5. The communication method of a dual-mode module electric energy meter in a power grid according to claim 1, wherein the input signal is sampled, and the input signal is sampled at a certain time interval and output as a discrete time signal; the certain time interval refers to the sampling frequency of a discrete time signal; the sampling frequency of the discrete-time signal is at least twice the highest frequency of the input signal;

filtering the discrete time signals to obtain filtered discrete time signals;

determining a local oscillation signal according to the frequency range of the RF signal, and determining an output analog signal according to the discrete time signal and the local oscillation signal;

from the analog signal, an output RF signal is determined.

6. The method for communication of a dual-mode module electric energy meter in a power grid according to claim 5, wherein the output analog signal expression formula is as follows according to the discrete time signal and the local oscillation signal:

y(n) = x(n) * cos(2πf_c nT) - x(n) * sin(2πf_c nT)；

wherein y (n) is an analog signal, x (n) is a discrete time signal, f_c is the frequency of the local oscillator signal, n is a discrete time point, and T is a sampling interval.

7. The communication method of a dual-mode module electric energy meter in a power grid according to claim 1, wherein an input signal and a target frequency range are acquired, a local oscillation signal is determined, the local oscillation signal and the input signal are converted into complex forms, and a real part and an imaginary part of the local oscillation signal and the input signal are sequentially acquired;

and acquiring the finally output analog RF signal according to the real part and the imaginary part of the local oscillation signal and the input signal.

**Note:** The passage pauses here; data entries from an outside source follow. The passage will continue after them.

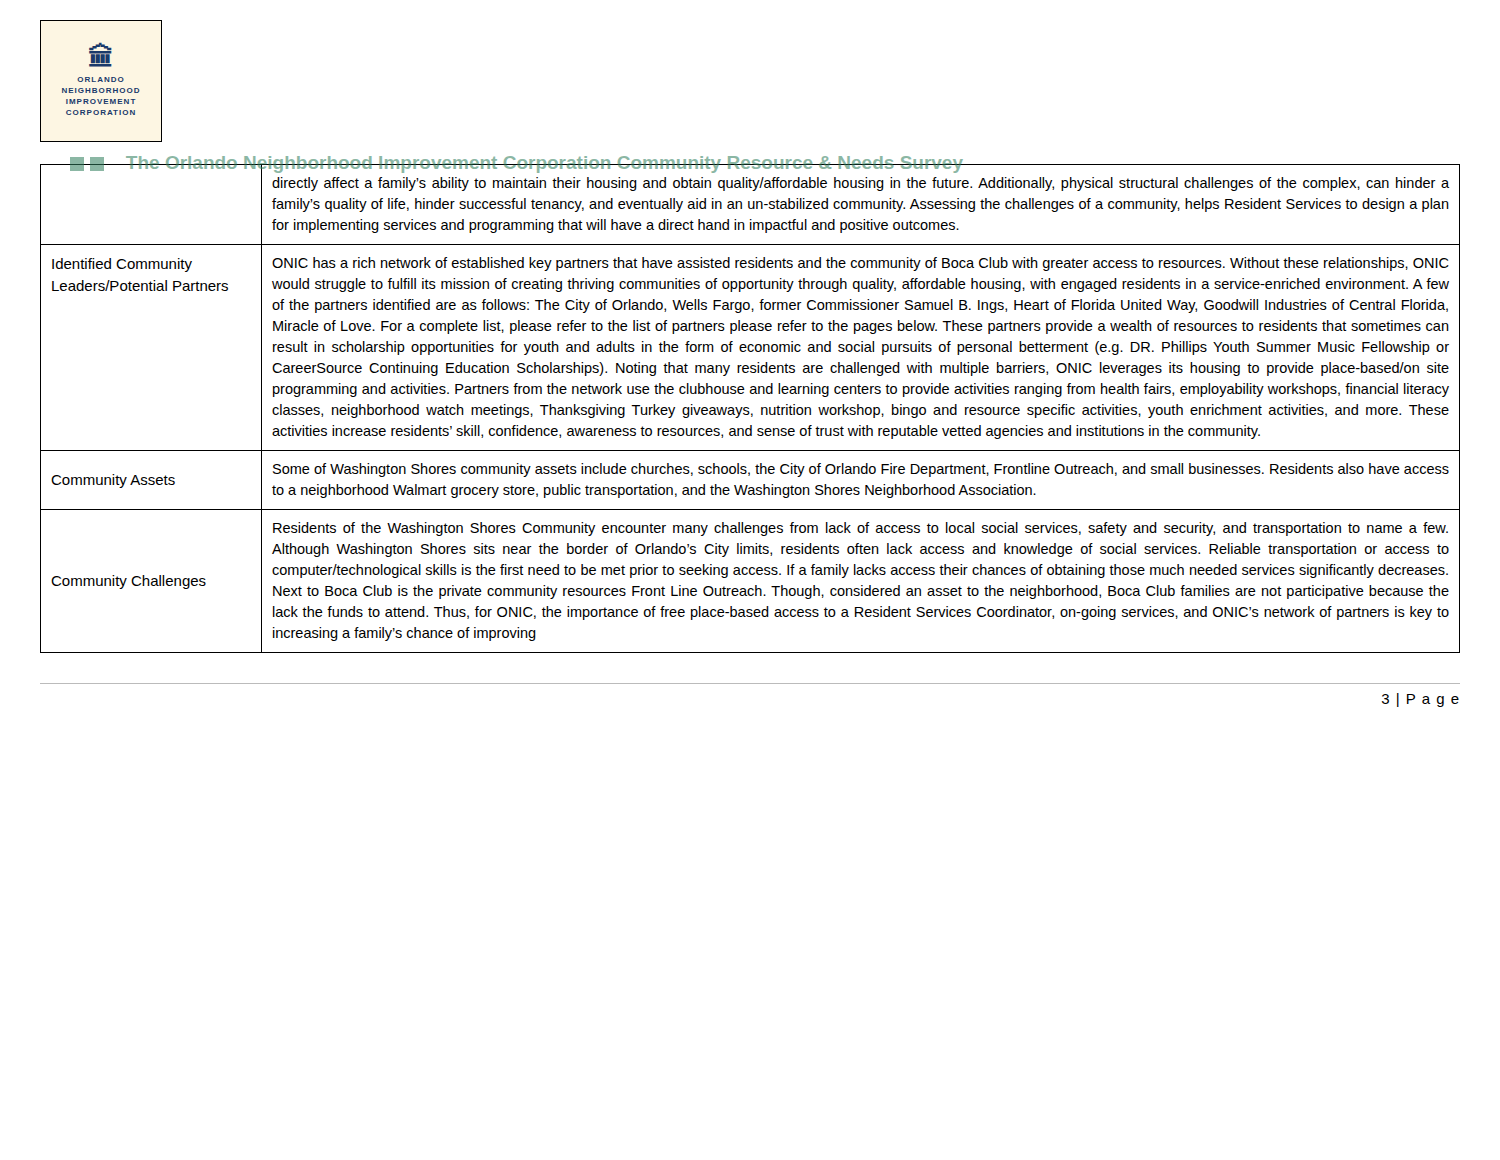🏛
ORLANDO
NEIGHBORHOOD
IMPROVEMENT
CORPORATION
The Orlando Neighborhood Improvement Corporation Community Resource & Needs Survey
| | directly affect a family’s ability to maintain their housing and obtain quality/affordable housing in the future. Additionally, physical structural challenges of the complex, can hinder a family’s quality of life, hinder successful tenancy, and eventually aid in an un-stabilized community. Assessing the challenges of a community, helps Resident Services to design a plan for implementing services and programming that will have a direct hand in impactful and positive outcomes. |
| Identified Community Leaders/Potential Partners | ONIC has a rich network of established key partners that have assisted residents and the community of Boca Club with greater access to resources. Without these relationships, ONIC would struggle to fulfill its mission of creating thriving communities of opportunity through quality, affordable housing, with engaged residents in a service-enriched environment. A few of the partners identified are as follows: The City of Orlando, Wells Fargo, former Commissioner Samuel B. Ings, Heart of Florida United Way, Goodwill Industries of Central Florida, Miracle of Love. For a complete list, please refer to the list of partners please refer to the pages below. These partners provide a wealth of resources to residents that sometimes can result in scholarship opportunities for youth and adults in the form of economic and social pursuits of personal betterment (e.g. DR. Phillips Youth Summer Music Fellowship or CareerSource Continuing Education Scholarships). Noting that many residents are challenged with multiple barriers, ONIC leverages its housing to provide place-based/on site programming and activities. Partners from the network use the clubhouse and learning centers to provide activities ranging from health fairs, employability workshops, financial literacy classes, neighborhood watch meetings, Thanksgiving Turkey giveaways, nutrition workshop, bingo and resource specific activities, youth enrichment activities, and more. These activities increase residents’ skill, confidence, awareness to resources, and sense of trust with reputable vetted agencies and institutions in the community. |
| Community Assets | Some of Washington Shores community assets include churches, schools, the City of Orlando Fire Department, Frontline Outreach, and small businesses. Residents also have access to a neighborhood Walmart grocery store, public transportation, and the Washington Shores Neighborhood Association. |
| Community Challenges | Residents of the Washington Shores Community encounter many challenges from lack of access to local social services, safety and security, and transportation to name a few. Although Washington Shores sits near the border of Orlando’s City limits, residents often lack access and knowledge of social services. Reliable transportation or access to computer/technological skills is the first need to be met prior to seeking access. If a family lacks access their chances of obtaining those much needed services significantly decreases. Next to Boca Club is the private community resources Front Line Outreach. Though, considered an asset to the neighborhood, Boca Club families are not participative because the lack the funds to attend. Thus, for ONIC, the importance of free place-based access to a Resident Services Coordinator, on-going services, and ONIC’s network of partners is key to increasing a family’s chance of improving |
3 | P a g e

8. The communication method of a dual-mode module electric energy meter in a power grid according to claim 1, wherein the input frequency of an input signal is obtained, and the frequency of the input signal is reduced according to a preset frequency division ratio;

acquiring a delay signal frequency based on a target frequency range, and carrying out delay processing on an input signal according to the delay signal frequency to obtain a delay signal;

and modulating the delay signal, and outputting a modulated analog HPLC signal.

9. A communication device of a dual-mode module electric energy meter in a power grid, comprising: the signal sampling module is used for sampling the input signal according to a certain time interval, and the sampling frequency is at least twice the highest frequency of the input signal;

the signal filtering module is used for filtering the input signal according to the target frequency range and dividing the target signal into a plurality of frequency components according to discrete time;

the first conversion module is used for converting the HPLC signal into an RF signal according to the target frequency range;

and the second conversion module is used for converting the RF signal into an HPLC signal according to the target frequency range.

10. The communication electric energy meter of the dual-mode module in the electric network is characterized by comprising a dual-mode module and a communication module;

the dual-mode module is used for selecting a communication mode of the electric energy meter according to the signal conversion frequency;

the communication module is used for establishing connection of the external terminal according to the converted frequency.